O corpo caído que nos olha

JOTA.Info 2022-02-04

O assassinato do jovem Moïse Mugenyi Kabagambe, capturado por câmeras de segurança no Rio de Janeiro, estarreceu a todos. É impossível não se sensibilizar com a história do refugiado congolês que escapou do conflito em seu país para morrer de forma brutal no Brasil, em retaliação à sua busca por direitos básicos não reconhecidos.

O corpo de Moïse nos confronta com a fragilidade do nosso sistema protetivo para refugiados, apátridas e migrantes, e com tragédias semelhantes, sejam elas as cotidianamente enfrentadas pela juventude negra periférica ou pelos povos indígenas em situação de refúgio colonial em seu território[1]. Esse cadáver que nós olhamos nos olha também. Ele porta a verdade sobre o nosso próprio tecido social e a linha violenta que o costura.

No ano de 2016, Eddy Mamo, refugiado apátrida que se beneficiou de visto humanitário e acolhimento em nosso país em função da guerra na Síria, morreu assassinado no Brasil. Sua irmã Maha Mamo nos lembra desse percurso em sua biografia[2], ressaltando que entre os primeiros documentos oficiais obtidos estava sua certidão de óbito. Ela dedica hoje a sua vida a uma campanha global por pertencimento.

Mas como pertencer quando as condições de possibilidade para a inclusão estão baseadas em uma forma precária de vínculo? Estrangeiros com status irregular, refugiados sem direito de cidadania, cidadãos sem teto, sem terra, subempregados, famintos. Moïse trabalhava para conseguir sobreviver com o pouco dinheiro recebido a cada dia em um emprego informal entre a praia carioca e um quiosque, dependente da informalidade do laço e da palavra do outro.

Esses casos revelam a falta de uma solidariedade mínima que nos assegure proteção e sentido de comunidade. A marginalização dos corpos diferentes, como são os dos refugiados, apátridas e migrantes, marca talvez uma impossibilidade de pertencimento que nos é constitutiva. Há algo disso que nos remete à violência original que deu o nome ao nosso país e que permanece marcando os outros que podem morrer sem que a nossa ordem social se altere.

Quem de nós é um habitante original dessas terras e fala em língua própria? Se somos parte de uma sociedade chamada Brasil, lembremos que a emergência do nosso Estado está baseada na exploração das terras e seus frutos, na escravidão, aculturação e domínio violento contra povos indígenas e africanos desterrados e escravizados.

A mãe que reclama justiça por Moïse mostra que nós vivemos numa sociedade em guerra e que vozes subalternizadas permanecem refugiadas dentro dela, ainda que o seu status legal pareça oferecer uma resposta diferente. Mas, contra aquilo que emerge como violência subjetiva e aparente exceção, precisamos ser capazes de ver o traço de repetição, o sintoma da nossa patologia social. Precisamos enxergar a violência objetiva, estruturante, aquela que garante a nossa arquitetura social e a própria percepção de normalidade.

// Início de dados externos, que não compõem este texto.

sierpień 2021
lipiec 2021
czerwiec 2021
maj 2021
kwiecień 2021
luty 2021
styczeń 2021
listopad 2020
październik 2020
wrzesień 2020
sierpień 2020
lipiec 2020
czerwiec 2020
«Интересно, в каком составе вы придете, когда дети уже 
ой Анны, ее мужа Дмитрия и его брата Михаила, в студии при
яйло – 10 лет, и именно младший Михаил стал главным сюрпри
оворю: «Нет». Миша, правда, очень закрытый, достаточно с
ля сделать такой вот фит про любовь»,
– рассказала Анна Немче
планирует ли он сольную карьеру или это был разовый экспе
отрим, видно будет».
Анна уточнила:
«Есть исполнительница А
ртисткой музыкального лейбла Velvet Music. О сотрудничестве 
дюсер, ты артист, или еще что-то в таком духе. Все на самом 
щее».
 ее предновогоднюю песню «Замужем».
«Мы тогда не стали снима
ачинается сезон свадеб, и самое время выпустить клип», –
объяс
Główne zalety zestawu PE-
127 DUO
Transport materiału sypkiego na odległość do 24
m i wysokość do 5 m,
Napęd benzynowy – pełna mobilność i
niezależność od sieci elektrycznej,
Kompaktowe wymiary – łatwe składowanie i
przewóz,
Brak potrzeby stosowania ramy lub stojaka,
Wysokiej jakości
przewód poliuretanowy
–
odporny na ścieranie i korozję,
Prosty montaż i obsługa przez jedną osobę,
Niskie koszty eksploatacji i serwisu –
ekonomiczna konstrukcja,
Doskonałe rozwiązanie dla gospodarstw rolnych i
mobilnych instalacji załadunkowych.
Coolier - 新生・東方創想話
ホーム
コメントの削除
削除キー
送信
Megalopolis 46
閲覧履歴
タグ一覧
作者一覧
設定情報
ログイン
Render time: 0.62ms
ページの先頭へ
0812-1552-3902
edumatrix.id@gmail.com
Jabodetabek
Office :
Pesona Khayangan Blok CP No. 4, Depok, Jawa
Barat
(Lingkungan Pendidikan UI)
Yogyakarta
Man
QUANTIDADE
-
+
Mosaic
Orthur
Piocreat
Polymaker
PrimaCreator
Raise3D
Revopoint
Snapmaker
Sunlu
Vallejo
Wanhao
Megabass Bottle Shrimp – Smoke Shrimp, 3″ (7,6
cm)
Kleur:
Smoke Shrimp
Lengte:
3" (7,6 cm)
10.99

Por isso, esse refugiado, negro, africano, silenciado, assassinado, nos diz respeito. Construir um outro país será a única maneira de honrar seu nome e lhe fazer justiça. Por ele e por todos que caíram. Não existe república possível em que um sujeito diferente não possa existir e ser igual.


[1] Ver artigo de Gabriel Gualano de Godoy entitulado “Refugiados indígenas: entre o passado e o futuro do regime de proteção internacional”. In: 70 anos da Convenção relativa ao Estatuto dos Refugiados (1951-2021): perspectivas de futuro. Organizadores: André de Carvalho Ramos; Gilberto M. A. Rodrigues; Guilherme Assis de Almeida. Brasilía: ACNUR Brasil, 2021, p. 279-299. Disponível em: https://www.acnur.org/portugues/wp-content/uploads/2021/12/70-anos-projeto-WEB.pdf

[2] Ver livro: Maha Mamo: a luta de uma apátrida pelo direito de existir, por Maha Mamo e Darcio Oliveira. Rio de Janeiro: Globo Livros, 2020.